First, let’s remember that organizations like NIMD are looking to support a certain kind of change that is taking place in a given context. That could take a political, economic, cultural, or other form.
But if you’re serious about supporting a positive change in a town, region, country, or continent, you need to understand the context, the beneficiaries of your work, and the intended results. Only then can you strategize for how you can help make that change happen.
And that’s where a Theory of Change comes in.
So what does a Theory of Change look like?
A Theory of Change is a written document that lays out the methodology and rationale behind an organization’s work. It therefore performs several distinct functions:
- Describes the organization’s overarching goal;
- Such as boost access to healthcare, reduce poverty, or in NIMD’s case, support the proliferation of vibrant multiparty democracies.

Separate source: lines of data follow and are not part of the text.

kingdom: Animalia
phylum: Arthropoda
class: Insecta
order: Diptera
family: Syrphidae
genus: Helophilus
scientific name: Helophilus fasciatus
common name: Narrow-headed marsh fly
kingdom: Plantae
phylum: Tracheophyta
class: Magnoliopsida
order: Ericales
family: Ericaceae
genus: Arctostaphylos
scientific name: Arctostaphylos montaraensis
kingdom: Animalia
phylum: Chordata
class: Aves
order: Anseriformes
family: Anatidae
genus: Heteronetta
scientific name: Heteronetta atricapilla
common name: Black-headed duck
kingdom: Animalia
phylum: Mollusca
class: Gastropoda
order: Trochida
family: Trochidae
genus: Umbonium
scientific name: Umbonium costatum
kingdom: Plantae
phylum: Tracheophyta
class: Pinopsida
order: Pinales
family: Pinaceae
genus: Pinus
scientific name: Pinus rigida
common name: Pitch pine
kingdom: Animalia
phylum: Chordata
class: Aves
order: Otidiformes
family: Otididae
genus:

- Explains the organization’s mandate for working towards this goal;
- This could be the way in which it was founded, a government mandate, or something else.
- Lists the results the organization is seeking to achieve;
- The ToC will also discuss the beneficiaries of the projects being undertaken.
- Lays out the methods the organization will deploy to reach their goals.
- It’s also essential to provide a rationale for these methods.
So next time you hear this slightly confusing term, remember a Theory of Change is all about justifying the organization’s work, and showing the reader why their work matters to the beneficiaries. They can be presented in text form, as graphics, or another form of media.
However, approaching programming using a Theory of Change is not always straightforward.
Nic van der Jagt, Evaluation and Learning Advisor at NIMD, says that “there is much diversity of thought in what a Theory of Change approach is; one thing it certainly can do is help set realistic outcomes and give you flexibility in your programming. But this requires ongoing political analysis and a willingness to try out different solutions to the problems you’re working on.”
What matters most is that it shows the reasoning behind the work being done. They serve to guide an organization’s programming, and complete the statement “we do this, so that…” – and this is crucial for organizations looking to make an impact, be it in their local community or on the international stage!